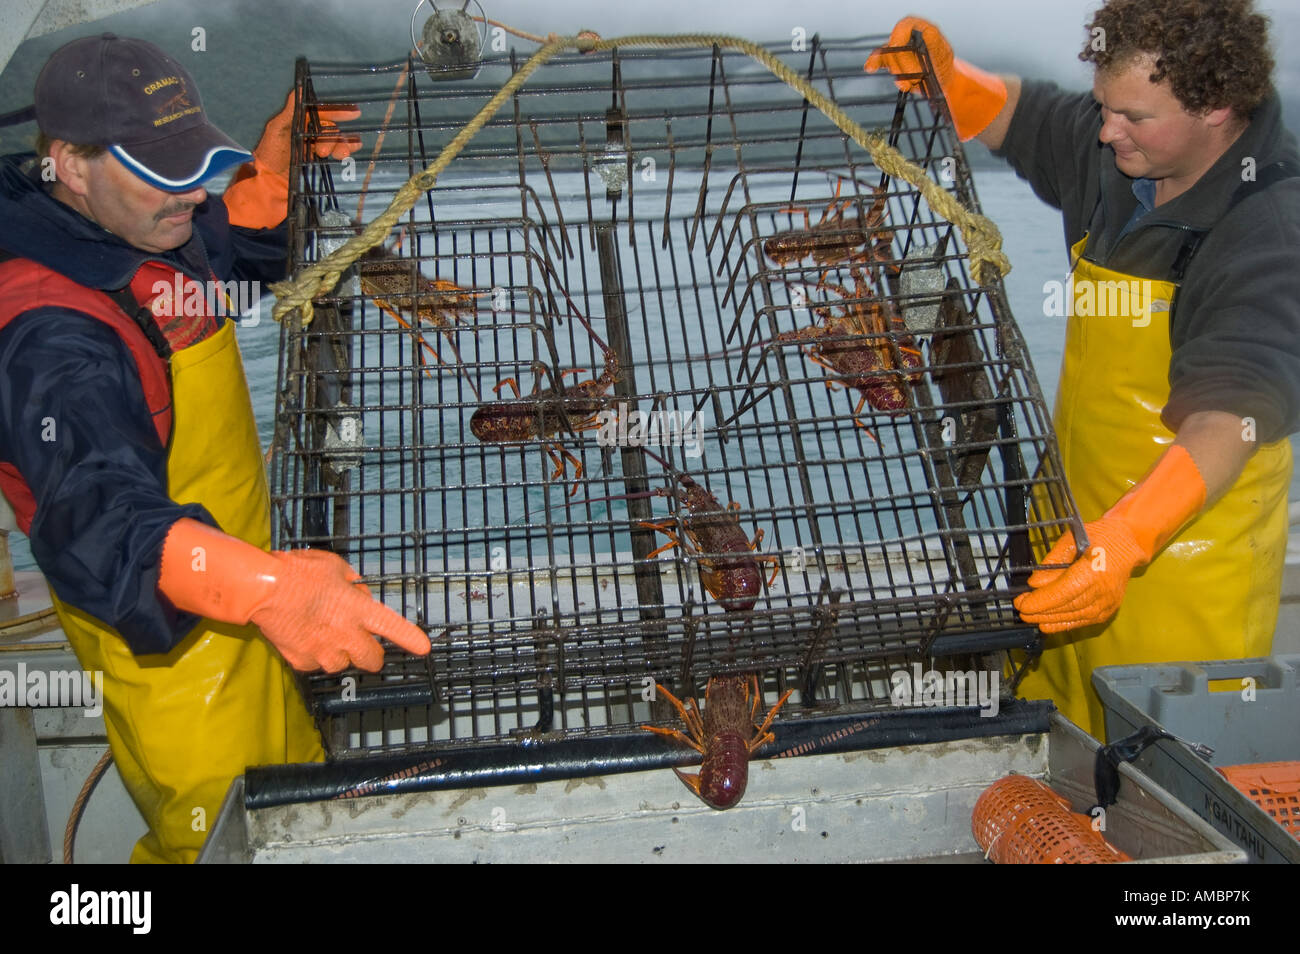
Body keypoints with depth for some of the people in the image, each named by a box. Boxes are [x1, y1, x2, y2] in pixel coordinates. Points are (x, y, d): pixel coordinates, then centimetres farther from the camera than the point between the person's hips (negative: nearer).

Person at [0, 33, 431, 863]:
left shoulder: (143, 230, -3)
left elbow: (235, 245, 19)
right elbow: (97, 514, -48)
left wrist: (273, 169, -2)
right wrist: (262, 587, -66)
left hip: (238, 571, 9)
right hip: (166, 633, -9)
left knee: (298, 787, 28)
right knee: (215, 826, 12)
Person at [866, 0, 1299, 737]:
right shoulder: (1108, 150, 2)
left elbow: (1232, 417, -31)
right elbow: (1012, 114, 20)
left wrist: (1127, 538, -44)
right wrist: (941, 75, 0)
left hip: (1188, 549, -7)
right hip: (1084, 535, 7)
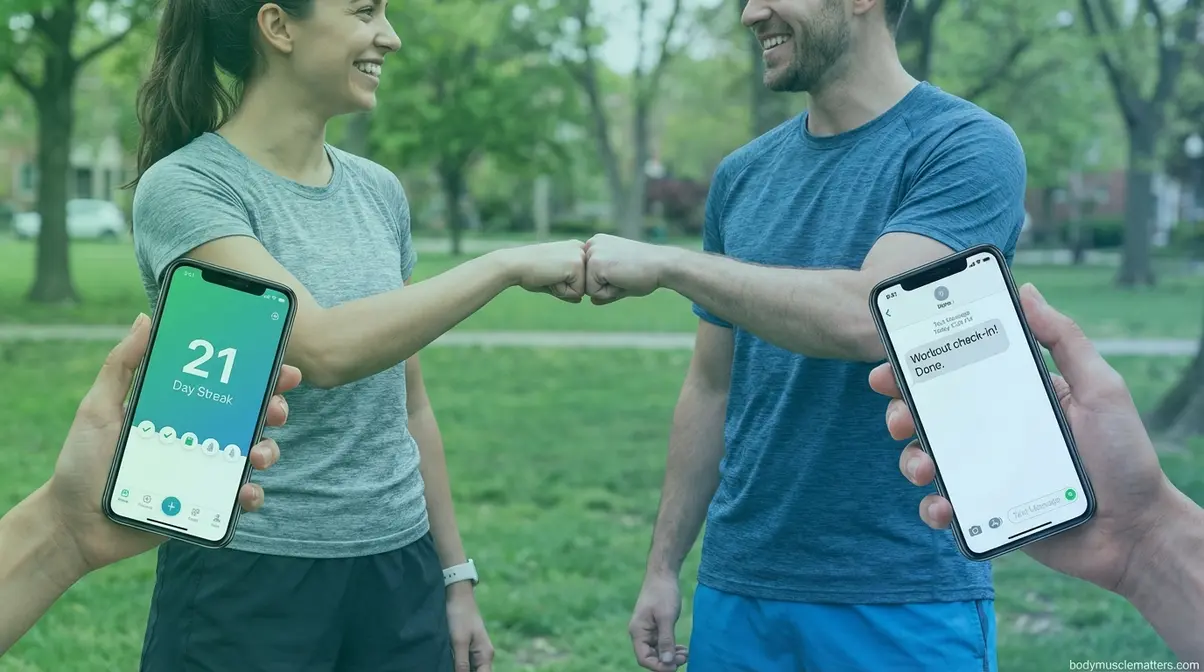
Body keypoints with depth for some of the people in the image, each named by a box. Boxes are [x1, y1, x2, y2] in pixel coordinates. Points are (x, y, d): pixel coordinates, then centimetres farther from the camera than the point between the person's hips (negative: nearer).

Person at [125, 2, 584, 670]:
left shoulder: (380, 191, 8)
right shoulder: (184, 187, -10)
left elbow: (409, 404, 12)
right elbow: (322, 349, -24)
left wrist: (456, 575, 12)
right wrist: (507, 265, -20)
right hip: (249, 578, -5)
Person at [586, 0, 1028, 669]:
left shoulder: (968, 148, -10)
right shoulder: (743, 175, 8)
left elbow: (871, 318, -26)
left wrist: (666, 262, -19)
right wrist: (664, 565, 10)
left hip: (907, 598, -5)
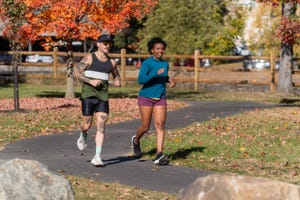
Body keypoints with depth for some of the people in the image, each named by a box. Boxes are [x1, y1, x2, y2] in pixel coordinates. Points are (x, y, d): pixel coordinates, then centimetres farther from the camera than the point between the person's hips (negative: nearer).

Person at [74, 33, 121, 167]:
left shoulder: (111, 62, 11)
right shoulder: (89, 58, -2)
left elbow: (116, 76, 26)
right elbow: (76, 72, -6)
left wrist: (117, 82, 3)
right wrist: (90, 81, -16)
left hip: (103, 97, 3)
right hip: (88, 95, -3)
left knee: (101, 127, -8)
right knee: (87, 125, 2)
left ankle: (97, 157, -10)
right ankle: (83, 136, 40)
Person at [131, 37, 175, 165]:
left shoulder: (165, 64, 7)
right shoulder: (147, 63, -11)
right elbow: (140, 80, -20)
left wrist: (169, 80, 3)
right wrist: (155, 74, -30)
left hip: (160, 98, 4)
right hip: (146, 97, -4)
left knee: (160, 125, -10)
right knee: (145, 127, 2)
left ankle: (159, 155, -15)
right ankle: (136, 140, 36)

▶ REQUIRED ACTION:
Copy all of the records above word for word and number for number, omitting the pictures.

▶ OUTPUT BELOW:
Body keypoints with depth for some of the people in the image, each named by a box. Boxes are [x1, y1, x2, y2] in pixel coordinates. Points are (x, y, d): pixel coordinates, then centimetres farther from the camera than the point between the person's hips (negative: nearer).

Person at [0, 33, 431, 863]:
left shoulder: (143, 230, -3)
left elbow: (235, 245, 19)
right elbow: (97, 514, -48)
left wrist: (273, 169, -2)
right wrist: (262, 587, -66)
left hip: (238, 571, 9)
right hip: (166, 633, -9)
left knee: (298, 787, 28)
right knee: (215, 826, 12)
Person at [866, 0, 1299, 737]:
right shoulder: (1108, 150, 2)
left elbow: (1232, 417, -31)
right elbow: (1012, 114, 20)
left wrist: (1127, 538, -44)
right wrist: (941, 75, 0)
left hip: (1188, 549, -7)
right hip: (1084, 535, 7)
Body keypoints with depth for some of the people in the image, each named by a box. Boxes are [x1, y1, x2, y2] in pixel coordinates. Points are (x, y, d): pixel coordinates, then centimetres farther from the camera than the point between the person's hips (negative: nearer).

Person at [125, 2, 584, 670]:
left shoulder: (380, 191, 8)
right shoulder: (184, 187, -10)
left elbow: (409, 404, 12)
right elbow: (322, 349, -24)
left wrist: (456, 575, 12)
right wrist: (507, 265, -20)
right hip: (249, 578, -5)
Person at [586, 0, 1028, 669]:
left shoulder: (968, 148, -10)
right shoulder: (743, 175, 8)
left elbow: (871, 318, -26)
left wrist: (666, 262, -19)
right wrist: (664, 565, 10)
left hip: (907, 598, -5)
Body keypoints with depth for some of the people in the image, each named by a box. Boxes are [x1, y1, x2, y2] in pixel coordinates. Points are (x, y, d): pixel coordinates, then centimetres farther from the camera than the point between the person's hips (negative: nearer).

Person at [74, 33, 121, 167]:
left shoulder: (111, 62, 11)
right shoulder: (89, 58, -2)
left elbow: (116, 76, 26)
right elbow: (76, 72, -6)
left wrist: (117, 82, 3)
right wrist: (90, 81, -16)
left hip: (103, 97, 3)
right hip: (88, 95, -3)
left knee: (101, 127, -8)
right knee: (87, 125, 2)
left ankle: (97, 157, -10)
right ankle: (83, 136, 40)
Person at [131, 37, 175, 165]:
left shoulder: (165, 64, 7)
right shoulder: (147, 63, -11)
right elbow: (140, 80, -20)
left wrist: (169, 80, 3)
right wrist: (155, 74, -30)
left hip: (160, 98, 4)
right hip: (146, 97, -4)
left knee: (160, 125, -10)
right knee: (145, 127, 2)
left ankle: (159, 155, -15)
right ankle: (136, 140, 36)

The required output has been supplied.